Sans doute cette production serait-elle plus percutante dans une salle plus petite. Ici, l'orchestre séduit dès l'ouverture par un tempo juste et un excellent tonus, mais le plateau vocal réuni est un peu léger pour la taille de la salle. La distribution est certes homogène. Paul Agnew, qui n'a pas la carrure d'un Idomeneo ni les moyens de son "Fuor del mar", en paraît moins déplacé, entouré qu'il est de voix certes jeunes mais à la chair un peu maigre et à l'émission bien claire.
Claire Debono a d'abord une émission très en avant, presque "vers le bout du nez", un peu dure, ouverte, pointue, latérale. Elle s'affirme peu à peu et rend justice à son air "Se il padre perdei", sans y être très excitante pour autant. à l'acte III, sa finesse d'articulation et de sentiment séduit.
Tuva Semmingsen présente une émission à la fois claire et un peu empâtée. Sa nuque ne semble pas avoir la force de soutenir sa tête - ni son larynx? ! Ses ouvertures buccales souvent excessives tendent à blanchir sa voix.
Violet Noorduyn trouve d'emblée une émission plus concentrée, moins ouverte et surarticulée que ses consoeurs. Elle crie quand même les aigus de son air "Tutte nel cor vi sento", et un léger Knödel fait trembler sa voix dans "Idol mio, se ritroso" au second acte.

CONTENU DES DONNÉES:
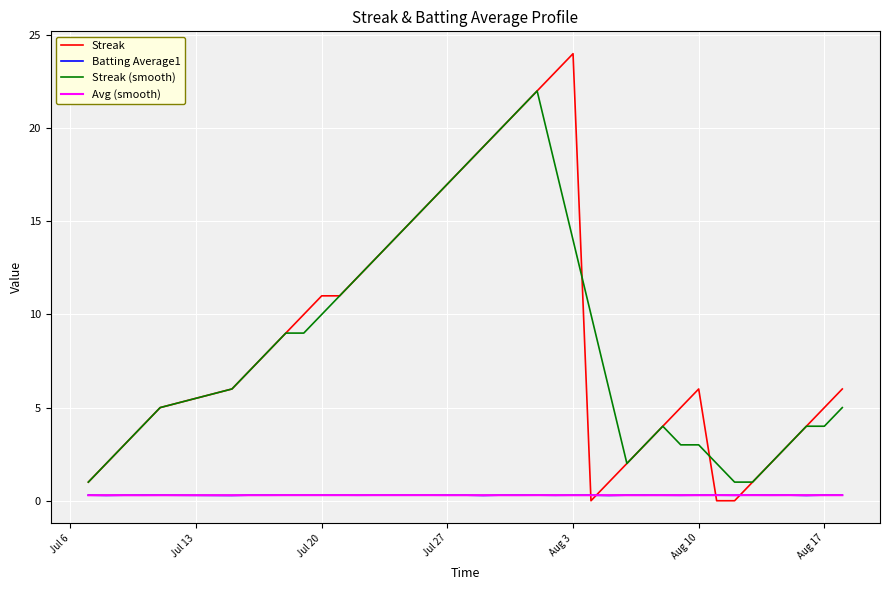

What is the maximum value shown in the chart?

24.0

TÂCHE À RÉALISER:
Reproduisez mot pour mot le passage du texte source qui commence aux mots « Claire Debono a » et s'arrête après les mots « au second acte. ». Appuyez-vous uniquement sur le texte source pour répondre.

RÉPONSE À LA TÂCHE:
Claire Debono a d'abord une émission très en avant, presque "vers le bout du nez", un peu dure, ouverte, pointue, latérale. Elle s'affirme peu à peu et rend justice à son air "Se il padre perdei", sans y être très excitante pour autant. à l'acte III, sa finesse d'articulation et de sentiment séduit.
Tuva Semmingsen présente une émission à la fois claire et un peu empâtée. Sa nuque ne semble pas avoir la force de soutenir sa tête - ni son larynx? ! Ses ouvertures buccales souvent excessives tendent à blanchir sa voix.
Violet Noorduyn trouve d'emblée une émission plus concentrée, moins ouverte et surarticulée que ses consoeurs. Elle crie quand même les aigus de son air "Tutte nel cor vi sento", et un léger Knödel fait trembler sa voix dans "Idol mio, se ritroso" au second acte.